In the entries that follow, find the word "giornaliera" and report each line it is on.

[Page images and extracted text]
__________________________________________________

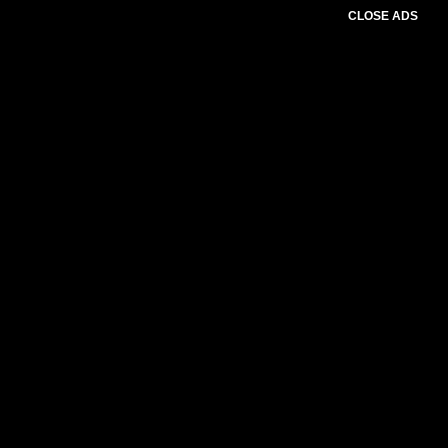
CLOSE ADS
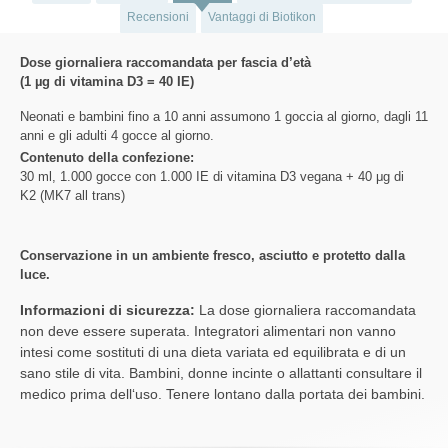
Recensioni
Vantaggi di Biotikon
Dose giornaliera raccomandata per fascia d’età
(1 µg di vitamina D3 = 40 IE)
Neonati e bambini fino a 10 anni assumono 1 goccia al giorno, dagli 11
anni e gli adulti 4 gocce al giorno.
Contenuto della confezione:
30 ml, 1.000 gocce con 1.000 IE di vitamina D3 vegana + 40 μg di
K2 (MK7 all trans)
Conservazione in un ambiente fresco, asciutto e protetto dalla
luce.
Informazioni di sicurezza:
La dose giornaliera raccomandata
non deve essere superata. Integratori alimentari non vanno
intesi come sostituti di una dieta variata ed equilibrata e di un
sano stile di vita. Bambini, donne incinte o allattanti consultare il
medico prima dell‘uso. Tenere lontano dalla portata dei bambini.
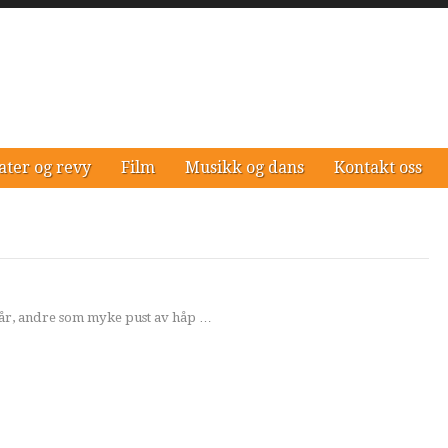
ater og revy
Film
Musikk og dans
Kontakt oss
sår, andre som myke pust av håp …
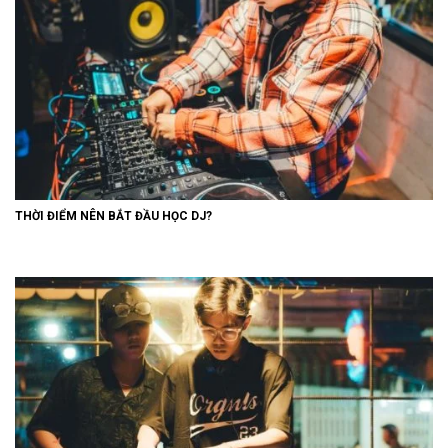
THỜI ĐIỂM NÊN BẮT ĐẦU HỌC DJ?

__________________________________________________

WRITTEN ANSWER:
Dose giornaliera raccomandata per fascia d’età
La dose giornaliera raccomandata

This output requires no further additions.